BRIEF: Can you pull every line of text out of the data below, copying each one precisely and leaving the pictures out of your answer?

PROVIDED RECORDS:
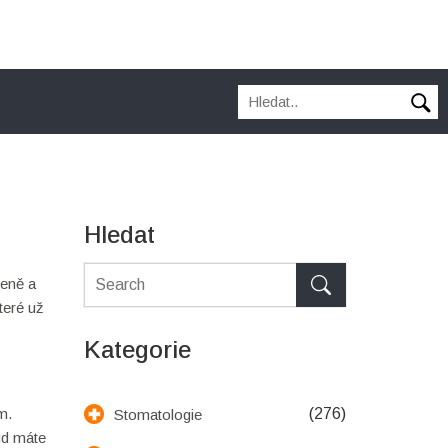
Hledat
ieně a
teré už
Kategorie
m.
(276)
Stomatologie
ud máte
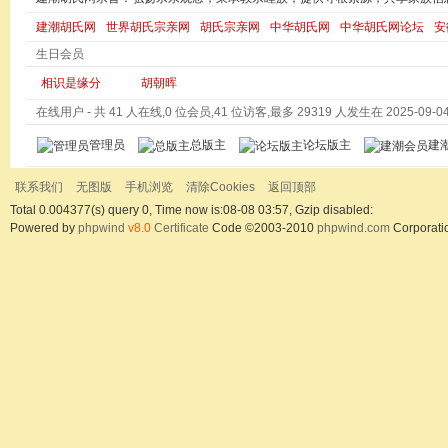
建潮胡氏网
世界胡氏宗亲网
胡氏宗亲网
中华胡氏网
中华胡氏网论坛
安
生日会员
相识是缘分
胡朝晖
在线用户
- 共 41 人在线,0 位会员,41 位访客,最多 29319 人发生在 2025-09-04 
管理员
总版主
论坛版主
建
联系我们
无图版
手机浏览
清除Cookies
返回顶部
Total 0.004377(s) query 0, Time now is:08-08 03:57, Gzip disabled:
Powered by
phpwind
v8.0
Certificate
Code ©2003-2010
phpwind.com
Corporati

TASK RESULT:
Hledat
ieně a
teré už
Kategorie
m.
(276)
Stomatologie
ud máte
建潮胡氏网
世界胡氏宗亲网
胡氏宗亲网
中华胡氏网
中华胡氏网论坛
安
生日会员
相识是缘分
胡朝晖
在线用户
- 共 41 人在线,0 位会员,41 位访客,最多 29319 人发生在 2025-09-04 
管理员
总版主
论坛版主
建
联系我们
无图版
手机浏览
清除Cookies
返回顶部
Total 0.004377(s) query 0, Time now is:08-08 03:57, Gzip disabled:
Powered by
phpwind
v8.0
Certificate
Code ©2003-2010
phpwind.com
Corporati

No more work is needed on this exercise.